Today saw the release of a new openEHR whitepaper, which provides a nice summary of open platforms thinking for e-health. From the executive summary:
The key elements of openEHR’s strategic value to future development are:
- Technically it is a platform approach, rather than a ‘set of standards’ or monolithic specification or product;
- It offers the most comprehensive semantic framework available in e-health, combining formal clinical modelling, terminology, and a services infrastructure;
- It deals directly with the very difficult challenges of e-health, including semantic scalability – handling complex and constantly changing information and clinical workflows, forever;
- It supports the establishment of a platform-based economic ecosystem, in which the customer retains control of purchasing at a component level, using platform specifications (information models, APIs, clinical models etc) as conformance points for procurement;
- This in turn prevents lock-in on the basis of data format, or any other technical element;
- It also ensures that the customer retains control and ownership of the data, ensuring it does not incur unexpected costs in the future for its long term use.

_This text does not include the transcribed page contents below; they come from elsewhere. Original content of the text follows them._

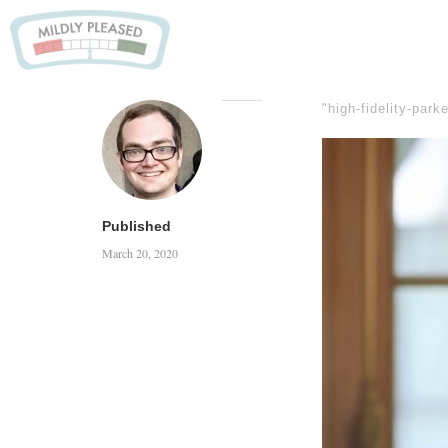
"high-fidelity-park
Published
March 20, 2020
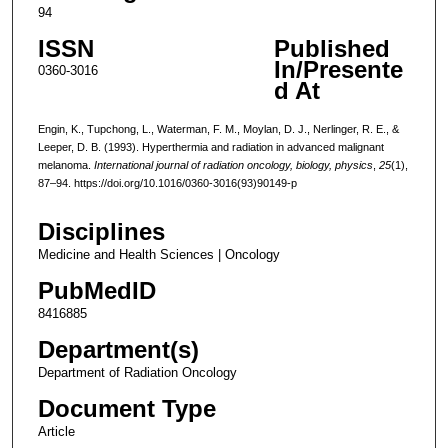
94
ISSN
Published
In/Presente
0360-3016
d At
Engin, K., Tupchong, L., Waterman, F. M., Moylan, D. J., Nerlinger, R. E., &
Leeper, D. B. (1993). Hyperthermia and radiation in advanced malignant
melanoma.
International journal of radiation oncology, biology, physics
,
25
(1),
87–94. https://doi.org/10.1016/0360-3016(93)90149-p
Disciplines
Medicine and Health Sciences | Oncology
PubMedID
8416885
Department(s)
Department of Radiation Oncology
Document Type
Article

- It provides a direct way for clinical experts to be involved in the specification and steady state development of the system into the future.
The growing list of openEHR suppliers as well as government-led programmes like Norway and the UK NHS producing clinical models and terminology artefacts for openEHR constitute a good basis for the ecosystem, providing diverse products, services and expertise, all guaranteed to interoperate according to openEHR and other relevant standards such as IHE, HL7 and ISO.
The paper will be useful for those advocating for an open platform, incremental based approach to e-health solutions, in which the customer organisations (providers) own the interfaces, and the patients (ultimately) own the data, via the clinical professionals.